Sunday, October 29, 2006

UNUSABLE GREEN MONEY

As long as I live, I will never understand why the Journal Sentinel has given a pass to Mark Green on the $460,000 that the Elections Board ordered returned – an order validated by a judge and, soon, by its expected refusal to take his frivolous "appeal" of his voluntary dismissal, the State Supreme Court.

As the self-appointed guardians of Good Government, you would think that Green’s refusal to return the money he took from federal lobbyists for federal interests – many of whom have been well rewarded for the efforts – to use in his state campaign would put the J-S on its lofty High Horse. You would be wrong. Much to the contrary, the Journal Sentinel wants you to feel Green’s pain.

What else explains the sympathetic platform the paper gave to Green this Sunday morning to whine about not getting to use the dirty money. After once claiming to have already spent it all, the J-S finds it news that poor Mark Green now "plans to campaign without disputed funds" for the last week of the campaign. "Ten days out, and we don't have it. We've got to plan as if we won't have it," Green is quoted as saying. All together, now: Awwwww...

The fact is that Green campaign has known from the beginning that the $460,000 was gone. They have been playing for time for months: 1) pretending that it was somehow arguable that he should be able to use the money, 2) claiming that Doyle "rigged" the Elections Board vote, 3) lost the request of a restraining order from a Dane County judge (who certainly would have granted it if the Board was "rigged"), 4) voluntarily dismissed their own case, and 5) appealed their own voluntary dismissal to the Supreme Court. About the "appeal", Green tells the Journal Sentinel "I have no idea what's going on..."

All this time, the Journal Sentinel has been played like a monkey on a string. Yes, quite serious, these legal issues... Nonsense. Green tried to drag illegal money into his campaign to buy more lying, negative ads and the Elections Board did its job. Where is the outrage for Green’s continued intransigence? Where is the Medal of Honor for the Elections Board?

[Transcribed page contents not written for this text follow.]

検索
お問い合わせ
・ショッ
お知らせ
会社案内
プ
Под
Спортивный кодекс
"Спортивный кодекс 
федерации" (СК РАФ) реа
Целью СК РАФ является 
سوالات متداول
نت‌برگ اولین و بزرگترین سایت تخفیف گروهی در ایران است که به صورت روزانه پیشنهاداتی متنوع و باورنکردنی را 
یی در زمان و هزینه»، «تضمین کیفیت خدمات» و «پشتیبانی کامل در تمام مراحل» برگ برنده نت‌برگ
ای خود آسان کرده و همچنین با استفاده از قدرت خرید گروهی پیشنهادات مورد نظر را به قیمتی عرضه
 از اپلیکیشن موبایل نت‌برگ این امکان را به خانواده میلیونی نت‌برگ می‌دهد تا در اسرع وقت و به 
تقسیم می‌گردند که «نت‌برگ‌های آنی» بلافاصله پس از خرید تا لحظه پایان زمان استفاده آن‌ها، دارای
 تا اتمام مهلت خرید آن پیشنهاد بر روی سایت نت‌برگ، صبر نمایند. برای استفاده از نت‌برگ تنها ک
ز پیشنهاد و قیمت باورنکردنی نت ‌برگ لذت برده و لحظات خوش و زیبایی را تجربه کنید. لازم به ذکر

No, for one more week, let us all feel the pain of Poor Mark Green, courtesy of Your Milwaukee Journal Sentinel.

* * * *

I just returned from a long, lovely weekend in Door County. Although I was otherwise engaged and almost completely disinterested, I did see some elements of the important District 8 contest between John Gard and Steve Kagen play out on yard signs and TV ads.

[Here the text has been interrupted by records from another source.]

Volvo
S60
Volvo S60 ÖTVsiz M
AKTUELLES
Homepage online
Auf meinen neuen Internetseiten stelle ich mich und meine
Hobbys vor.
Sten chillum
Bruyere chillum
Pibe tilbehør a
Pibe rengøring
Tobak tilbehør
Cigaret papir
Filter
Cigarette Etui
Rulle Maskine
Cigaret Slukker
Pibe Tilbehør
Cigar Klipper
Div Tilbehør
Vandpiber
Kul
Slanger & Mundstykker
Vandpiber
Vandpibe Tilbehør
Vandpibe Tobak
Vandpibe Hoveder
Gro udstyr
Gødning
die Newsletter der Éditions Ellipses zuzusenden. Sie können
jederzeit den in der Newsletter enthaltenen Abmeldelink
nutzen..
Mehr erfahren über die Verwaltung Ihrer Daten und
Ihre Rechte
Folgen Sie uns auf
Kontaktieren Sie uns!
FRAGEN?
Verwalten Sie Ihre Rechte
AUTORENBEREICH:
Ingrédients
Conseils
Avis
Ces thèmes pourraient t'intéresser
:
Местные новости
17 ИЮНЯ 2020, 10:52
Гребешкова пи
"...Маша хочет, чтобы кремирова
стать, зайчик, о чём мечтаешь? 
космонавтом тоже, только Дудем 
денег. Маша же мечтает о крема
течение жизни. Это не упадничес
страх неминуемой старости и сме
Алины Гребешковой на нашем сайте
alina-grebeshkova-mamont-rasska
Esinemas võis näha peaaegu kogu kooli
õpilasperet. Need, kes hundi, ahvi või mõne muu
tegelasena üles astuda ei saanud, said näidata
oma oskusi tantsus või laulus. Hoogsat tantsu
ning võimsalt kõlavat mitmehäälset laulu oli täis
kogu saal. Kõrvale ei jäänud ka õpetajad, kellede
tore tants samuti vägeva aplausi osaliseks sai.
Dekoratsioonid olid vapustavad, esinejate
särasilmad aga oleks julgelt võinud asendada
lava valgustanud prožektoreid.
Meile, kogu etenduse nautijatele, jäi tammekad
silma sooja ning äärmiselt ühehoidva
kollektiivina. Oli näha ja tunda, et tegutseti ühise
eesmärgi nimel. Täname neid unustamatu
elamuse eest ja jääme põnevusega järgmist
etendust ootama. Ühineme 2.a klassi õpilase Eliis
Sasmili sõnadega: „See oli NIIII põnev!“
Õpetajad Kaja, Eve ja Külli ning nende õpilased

Kagen seemed to more than hold his own on the roads, with his bright white signs standing out in the bright sunshine. They sparkled in contrast to the smaller, darker Gard signs, clustered as they were with Green signs and other scary Halloween decorations.

On TV, "Dr. Kagen" plays the adult to Gard’s childish looks and antics. I thought I was funny at first that Kagen would show up in his ads, at least for a couple of seconds, in a medical coat. But, after watching Gard images (when Kagen wants Gard to look creepy, he just plays Gard’s own ad footage), Kagen uses his personal gravitas to play up Gard’s youthful sneer.

An RNC ad for Gard made huge squawking noises about something Kagen said about not locking up non-violent offenders, which, according to the RNC, included internet child predators. Certainly, he meant no such thing, but, my god, save the children! It’s the same sort of desperation Republicans are experiencing around the country as the chickens come home to roost.

All told, I felt good, as an innocent bystander, about how the Kagen campaign is doing Up North.